The secret to success
A lot of people have success in these sort of circumstances by using an old planning technique of writing down your exact wish list or criteria.
For instance, for finding a location or practice to buy, it often helps to start by going and looking at a bunch of practices and noticing what you like and what you don’t like. Size, shape, colour, age of building, surroundings, parking, state of the equipment, ease of access, and so on. You can list them in order of importance to you. Put a box in front of each item on the list. Make multiple copies of the list.
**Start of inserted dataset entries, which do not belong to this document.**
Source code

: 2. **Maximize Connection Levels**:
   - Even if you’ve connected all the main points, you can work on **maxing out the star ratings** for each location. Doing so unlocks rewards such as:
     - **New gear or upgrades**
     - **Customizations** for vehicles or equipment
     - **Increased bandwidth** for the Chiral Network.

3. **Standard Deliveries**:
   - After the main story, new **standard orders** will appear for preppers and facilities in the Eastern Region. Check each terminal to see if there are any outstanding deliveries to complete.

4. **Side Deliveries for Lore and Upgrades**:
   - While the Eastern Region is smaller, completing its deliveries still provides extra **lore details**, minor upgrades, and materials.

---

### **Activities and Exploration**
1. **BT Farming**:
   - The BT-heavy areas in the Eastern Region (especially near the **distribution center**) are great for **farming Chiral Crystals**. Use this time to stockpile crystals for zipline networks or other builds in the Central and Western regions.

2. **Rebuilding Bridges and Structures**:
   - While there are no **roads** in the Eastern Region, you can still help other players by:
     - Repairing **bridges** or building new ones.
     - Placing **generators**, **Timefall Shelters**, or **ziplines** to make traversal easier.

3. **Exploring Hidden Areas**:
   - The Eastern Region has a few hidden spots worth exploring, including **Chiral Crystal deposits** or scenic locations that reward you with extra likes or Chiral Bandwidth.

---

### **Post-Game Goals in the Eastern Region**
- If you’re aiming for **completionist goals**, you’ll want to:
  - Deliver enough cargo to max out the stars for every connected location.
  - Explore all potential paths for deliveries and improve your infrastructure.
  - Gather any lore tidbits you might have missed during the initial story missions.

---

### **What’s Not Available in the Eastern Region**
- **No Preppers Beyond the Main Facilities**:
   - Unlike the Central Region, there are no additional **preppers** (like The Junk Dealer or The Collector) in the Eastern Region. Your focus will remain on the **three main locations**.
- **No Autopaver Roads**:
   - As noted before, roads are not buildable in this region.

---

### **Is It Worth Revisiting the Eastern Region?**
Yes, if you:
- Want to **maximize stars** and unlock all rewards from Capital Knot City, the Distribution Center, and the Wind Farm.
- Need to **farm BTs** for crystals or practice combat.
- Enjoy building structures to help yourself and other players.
And then, with staff you can do the same: list all the ideal characteristics you feel would be a good fit. Quiet, or full of laughter, older, younger, or in between, warm and fuzzy or reserved, experienced or fresh out of school, and so on. Again, list the characteristics in order of importance to you and put a box for each item.
Narrowing the search
When you go to look at different properties or practices, take a copy of the list with you and check off each item that meets your criteria. You may not find the “perfect” fit but you want to see how close you can come. It will help you make decisions more logically and practically. You have to keep in mind that you may be in the location you choose for a long time, so you not only want to love it, it must work for you in the long term.
The same with your team members … you are looking for as close to the perfect fit as you can find because you are going to be working closely together for a long time. Use your list to make the best choice of candidates.
Following your heart or making snap decisions is not usually the best way to go in these cases. These are major, important issues and you have to live with your mistakes or pay a lot of money to get out of them.